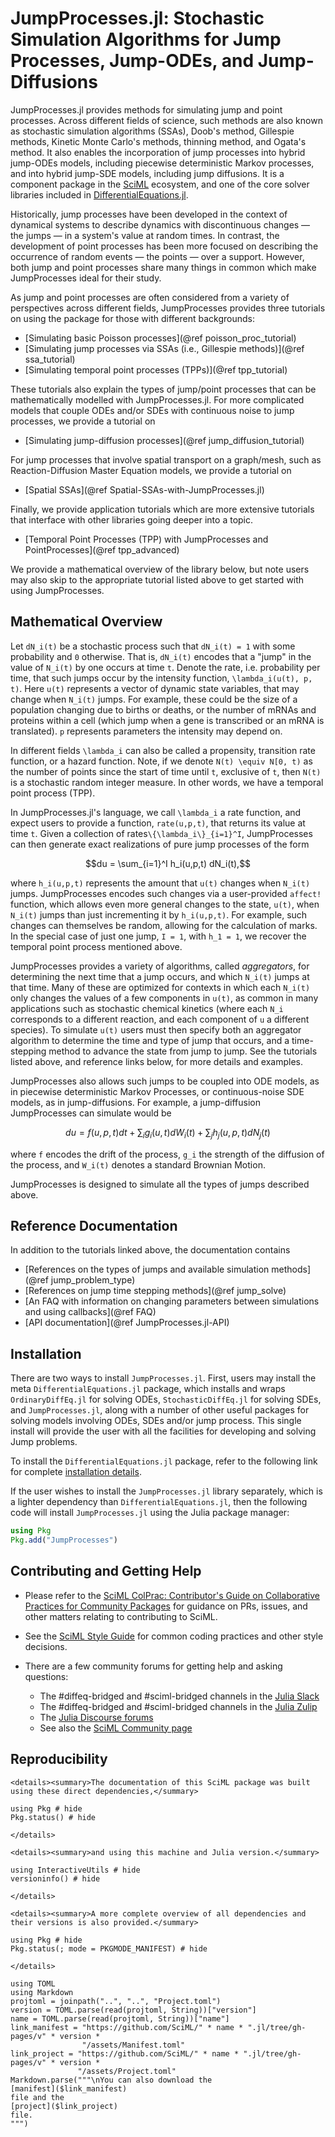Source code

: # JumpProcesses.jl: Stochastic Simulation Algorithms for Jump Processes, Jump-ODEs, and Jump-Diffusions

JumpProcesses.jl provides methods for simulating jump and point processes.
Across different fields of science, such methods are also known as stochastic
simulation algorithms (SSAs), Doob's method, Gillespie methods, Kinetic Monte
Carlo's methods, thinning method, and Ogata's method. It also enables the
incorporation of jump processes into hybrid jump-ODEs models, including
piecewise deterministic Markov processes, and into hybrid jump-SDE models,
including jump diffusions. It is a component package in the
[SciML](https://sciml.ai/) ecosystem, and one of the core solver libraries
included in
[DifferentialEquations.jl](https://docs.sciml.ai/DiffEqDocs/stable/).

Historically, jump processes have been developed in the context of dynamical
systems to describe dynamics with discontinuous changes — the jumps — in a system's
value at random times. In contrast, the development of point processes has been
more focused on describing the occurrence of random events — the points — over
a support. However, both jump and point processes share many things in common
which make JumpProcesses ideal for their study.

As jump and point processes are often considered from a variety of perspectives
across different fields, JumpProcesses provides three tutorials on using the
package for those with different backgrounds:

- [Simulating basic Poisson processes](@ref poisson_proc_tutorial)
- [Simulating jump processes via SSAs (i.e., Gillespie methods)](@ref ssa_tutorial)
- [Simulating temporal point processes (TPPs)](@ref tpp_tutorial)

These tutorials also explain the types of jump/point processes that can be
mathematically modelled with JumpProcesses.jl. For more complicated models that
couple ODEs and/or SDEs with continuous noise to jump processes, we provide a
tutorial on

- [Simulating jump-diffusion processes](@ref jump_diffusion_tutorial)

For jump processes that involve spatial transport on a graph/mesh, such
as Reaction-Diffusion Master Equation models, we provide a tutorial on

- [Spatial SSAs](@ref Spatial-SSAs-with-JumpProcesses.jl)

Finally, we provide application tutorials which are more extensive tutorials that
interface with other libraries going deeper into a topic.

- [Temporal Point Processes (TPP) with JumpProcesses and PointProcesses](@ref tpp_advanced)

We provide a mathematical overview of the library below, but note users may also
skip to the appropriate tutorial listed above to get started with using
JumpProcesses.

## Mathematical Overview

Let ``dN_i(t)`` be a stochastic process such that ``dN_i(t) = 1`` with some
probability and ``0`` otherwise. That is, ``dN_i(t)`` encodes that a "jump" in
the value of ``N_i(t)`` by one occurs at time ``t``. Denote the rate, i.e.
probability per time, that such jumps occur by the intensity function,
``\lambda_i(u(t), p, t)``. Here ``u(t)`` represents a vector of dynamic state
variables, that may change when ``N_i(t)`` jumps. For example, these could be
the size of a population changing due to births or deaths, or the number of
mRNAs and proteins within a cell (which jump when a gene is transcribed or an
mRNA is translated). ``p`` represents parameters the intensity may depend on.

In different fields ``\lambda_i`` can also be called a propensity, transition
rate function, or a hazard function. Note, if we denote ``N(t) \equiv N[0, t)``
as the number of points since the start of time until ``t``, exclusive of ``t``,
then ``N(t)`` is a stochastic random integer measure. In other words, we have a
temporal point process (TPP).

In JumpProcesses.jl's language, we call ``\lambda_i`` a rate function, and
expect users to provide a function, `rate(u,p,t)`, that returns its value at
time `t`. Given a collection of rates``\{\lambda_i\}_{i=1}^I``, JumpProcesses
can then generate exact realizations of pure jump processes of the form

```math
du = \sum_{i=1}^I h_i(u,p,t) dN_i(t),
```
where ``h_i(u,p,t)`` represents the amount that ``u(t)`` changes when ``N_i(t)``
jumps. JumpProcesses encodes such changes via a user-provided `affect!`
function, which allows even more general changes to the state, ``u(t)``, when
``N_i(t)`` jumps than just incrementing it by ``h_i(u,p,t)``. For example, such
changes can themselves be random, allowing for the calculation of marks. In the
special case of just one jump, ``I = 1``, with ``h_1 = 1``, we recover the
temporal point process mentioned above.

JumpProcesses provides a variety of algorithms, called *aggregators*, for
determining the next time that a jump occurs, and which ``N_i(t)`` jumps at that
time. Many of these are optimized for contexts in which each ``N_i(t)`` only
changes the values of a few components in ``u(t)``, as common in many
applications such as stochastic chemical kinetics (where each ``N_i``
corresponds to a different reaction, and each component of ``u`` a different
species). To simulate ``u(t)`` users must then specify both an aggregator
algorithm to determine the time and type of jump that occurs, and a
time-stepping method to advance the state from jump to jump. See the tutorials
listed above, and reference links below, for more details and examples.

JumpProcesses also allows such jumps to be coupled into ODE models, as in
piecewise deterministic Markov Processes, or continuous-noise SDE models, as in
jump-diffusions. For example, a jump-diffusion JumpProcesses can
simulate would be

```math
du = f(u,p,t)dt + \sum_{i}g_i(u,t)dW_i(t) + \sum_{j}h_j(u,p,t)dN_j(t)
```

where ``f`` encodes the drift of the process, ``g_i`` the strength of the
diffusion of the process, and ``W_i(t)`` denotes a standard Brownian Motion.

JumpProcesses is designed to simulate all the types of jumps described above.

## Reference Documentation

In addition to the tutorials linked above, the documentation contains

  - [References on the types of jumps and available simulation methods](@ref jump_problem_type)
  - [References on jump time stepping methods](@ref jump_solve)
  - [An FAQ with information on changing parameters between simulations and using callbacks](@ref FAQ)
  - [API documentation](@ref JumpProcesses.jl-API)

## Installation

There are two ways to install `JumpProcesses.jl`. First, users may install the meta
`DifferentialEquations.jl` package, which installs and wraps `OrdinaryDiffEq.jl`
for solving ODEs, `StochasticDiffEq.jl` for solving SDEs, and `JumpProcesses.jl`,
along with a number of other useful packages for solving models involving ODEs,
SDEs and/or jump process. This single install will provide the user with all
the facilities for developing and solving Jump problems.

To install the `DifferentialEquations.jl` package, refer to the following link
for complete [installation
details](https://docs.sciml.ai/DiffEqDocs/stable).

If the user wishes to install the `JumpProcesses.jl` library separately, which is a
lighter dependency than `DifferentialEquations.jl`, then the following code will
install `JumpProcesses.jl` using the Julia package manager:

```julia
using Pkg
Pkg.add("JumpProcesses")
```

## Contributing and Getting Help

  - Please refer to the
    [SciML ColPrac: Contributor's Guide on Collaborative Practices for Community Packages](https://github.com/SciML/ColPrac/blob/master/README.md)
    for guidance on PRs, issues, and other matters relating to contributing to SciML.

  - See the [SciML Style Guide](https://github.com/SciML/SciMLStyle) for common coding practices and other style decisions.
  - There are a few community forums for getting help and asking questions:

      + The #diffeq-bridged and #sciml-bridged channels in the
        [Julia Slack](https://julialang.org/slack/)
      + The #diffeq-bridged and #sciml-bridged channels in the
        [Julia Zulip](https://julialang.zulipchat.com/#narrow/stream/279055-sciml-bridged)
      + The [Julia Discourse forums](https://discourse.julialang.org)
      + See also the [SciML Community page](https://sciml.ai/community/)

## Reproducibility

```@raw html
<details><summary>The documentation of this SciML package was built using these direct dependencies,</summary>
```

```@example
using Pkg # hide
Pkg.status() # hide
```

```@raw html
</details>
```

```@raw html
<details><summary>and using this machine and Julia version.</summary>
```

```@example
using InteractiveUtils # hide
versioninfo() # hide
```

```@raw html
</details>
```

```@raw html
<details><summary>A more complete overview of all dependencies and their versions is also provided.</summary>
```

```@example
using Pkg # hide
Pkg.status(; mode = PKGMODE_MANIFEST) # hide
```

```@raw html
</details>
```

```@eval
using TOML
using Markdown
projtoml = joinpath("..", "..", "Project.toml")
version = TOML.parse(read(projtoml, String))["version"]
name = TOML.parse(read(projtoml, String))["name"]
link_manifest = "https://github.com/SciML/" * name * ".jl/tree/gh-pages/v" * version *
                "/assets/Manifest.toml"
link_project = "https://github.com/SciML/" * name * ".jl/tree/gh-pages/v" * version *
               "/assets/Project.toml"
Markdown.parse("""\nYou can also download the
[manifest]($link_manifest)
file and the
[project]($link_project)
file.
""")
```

■ Task directions ■
Across all of the material above, how many lines contain the word "random"? Only the number should be given.

■ Your response ■
4